*WORK ORDER*. The exercise calls for the lines from the one containing "middle mcp: (174, 157)" to the end of the data below to be output exactly, pictures excluded.

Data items

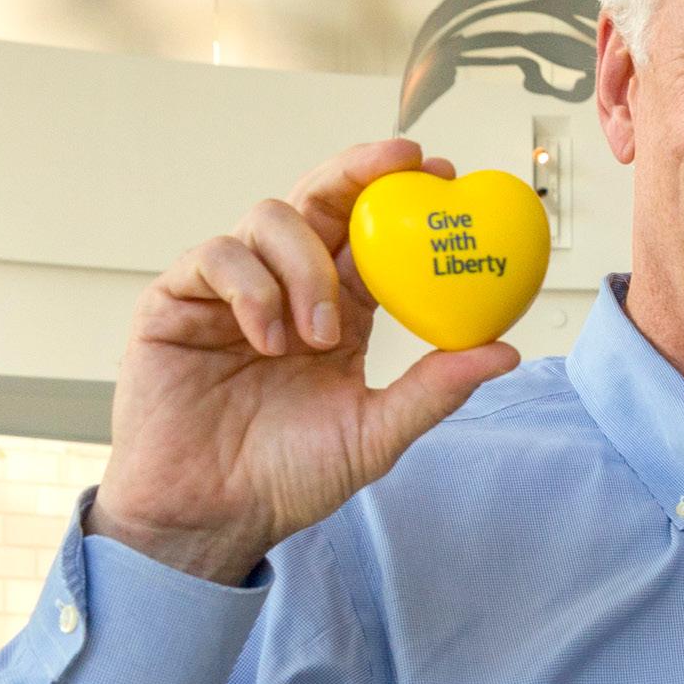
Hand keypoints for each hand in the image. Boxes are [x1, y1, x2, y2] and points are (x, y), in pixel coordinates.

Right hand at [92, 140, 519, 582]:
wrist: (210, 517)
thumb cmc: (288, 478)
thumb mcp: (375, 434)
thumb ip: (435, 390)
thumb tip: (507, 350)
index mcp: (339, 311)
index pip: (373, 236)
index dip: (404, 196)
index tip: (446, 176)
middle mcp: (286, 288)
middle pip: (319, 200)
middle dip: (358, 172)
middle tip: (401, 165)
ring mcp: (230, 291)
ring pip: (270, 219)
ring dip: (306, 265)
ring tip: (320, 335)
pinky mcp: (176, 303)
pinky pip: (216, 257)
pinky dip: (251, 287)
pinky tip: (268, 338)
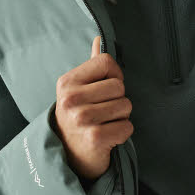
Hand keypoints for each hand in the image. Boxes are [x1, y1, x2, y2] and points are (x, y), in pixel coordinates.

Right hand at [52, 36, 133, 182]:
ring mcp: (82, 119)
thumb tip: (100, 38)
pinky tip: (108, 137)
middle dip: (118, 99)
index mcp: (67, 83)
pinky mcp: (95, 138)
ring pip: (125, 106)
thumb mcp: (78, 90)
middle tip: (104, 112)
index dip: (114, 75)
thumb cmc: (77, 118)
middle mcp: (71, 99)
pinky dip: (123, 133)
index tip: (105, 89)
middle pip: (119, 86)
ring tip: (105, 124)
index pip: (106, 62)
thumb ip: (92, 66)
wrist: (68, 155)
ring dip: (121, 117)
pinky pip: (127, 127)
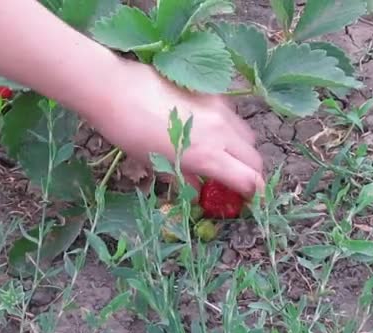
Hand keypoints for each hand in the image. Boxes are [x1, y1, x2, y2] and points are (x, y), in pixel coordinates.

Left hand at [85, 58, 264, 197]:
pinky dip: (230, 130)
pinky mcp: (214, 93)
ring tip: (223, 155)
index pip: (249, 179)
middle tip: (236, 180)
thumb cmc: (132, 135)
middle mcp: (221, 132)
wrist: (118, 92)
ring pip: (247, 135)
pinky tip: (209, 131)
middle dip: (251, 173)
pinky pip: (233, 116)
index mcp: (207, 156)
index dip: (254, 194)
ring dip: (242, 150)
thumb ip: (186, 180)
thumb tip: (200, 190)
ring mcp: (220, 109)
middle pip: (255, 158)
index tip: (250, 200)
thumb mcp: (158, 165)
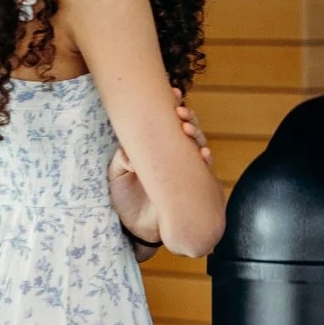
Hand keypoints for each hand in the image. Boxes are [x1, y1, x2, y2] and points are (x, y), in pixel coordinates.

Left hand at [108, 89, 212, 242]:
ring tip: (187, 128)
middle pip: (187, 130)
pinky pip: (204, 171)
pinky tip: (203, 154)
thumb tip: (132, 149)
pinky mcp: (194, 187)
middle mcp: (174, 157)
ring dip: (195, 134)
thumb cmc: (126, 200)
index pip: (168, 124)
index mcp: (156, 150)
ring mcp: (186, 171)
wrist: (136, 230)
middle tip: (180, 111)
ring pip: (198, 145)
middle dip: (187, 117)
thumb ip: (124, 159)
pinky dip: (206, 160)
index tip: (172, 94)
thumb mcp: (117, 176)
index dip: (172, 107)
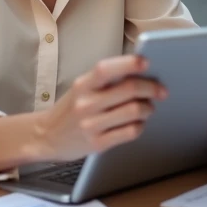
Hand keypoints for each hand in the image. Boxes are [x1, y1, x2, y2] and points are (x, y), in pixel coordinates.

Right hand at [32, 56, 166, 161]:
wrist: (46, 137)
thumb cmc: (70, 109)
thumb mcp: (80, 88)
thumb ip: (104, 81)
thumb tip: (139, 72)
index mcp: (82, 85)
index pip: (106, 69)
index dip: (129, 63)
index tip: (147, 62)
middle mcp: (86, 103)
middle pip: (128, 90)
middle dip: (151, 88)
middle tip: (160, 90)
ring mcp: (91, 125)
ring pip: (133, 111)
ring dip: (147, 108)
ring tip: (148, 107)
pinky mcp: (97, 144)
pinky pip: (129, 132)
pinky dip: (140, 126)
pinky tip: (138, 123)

*FINAL ANSWER*.
middle mcp: (174, 157)
ring dip: (195, 134)
thumb cmc: (126, 200)
index pip: (168, 124)
index mcp: (156, 150)
ring mcp: (186, 171)
wrist: (136, 230)
middle tip: (180, 111)
ring pip: (198, 145)
middle dip: (187, 117)
thumb ip: (124, 159)
pinky dip: (206, 160)
index tip: (172, 94)
thumb mcp: (117, 176)
index dip: (172, 107)
Hand keypoints for each hand in the image. Boxes are [x1, y1, x2, y2] and points are (x, y), in pixel coordinates.

Right hand at [32, 56, 166, 161]:
wrist: (46, 137)
thumb cmc: (70, 109)
thumb mcp: (80, 88)
thumb ip: (104, 81)
thumb tip: (139, 72)
index mcp: (82, 85)
index pip: (106, 69)
index dip: (129, 63)
index tip: (147, 62)
middle mcp: (86, 103)
middle pip: (128, 90)
middle dip: (151, 88)
middle tip: (160, 90)
ring mcp: (91, 125)
ring pip: (133, 111)
ring dip: (147, 108)
ring tip: (148, 107)
pinky mcp: (97, 144)
pinky pip: (129, 132)
pinky dip: (140, 126)
pinky tip: (138, 123)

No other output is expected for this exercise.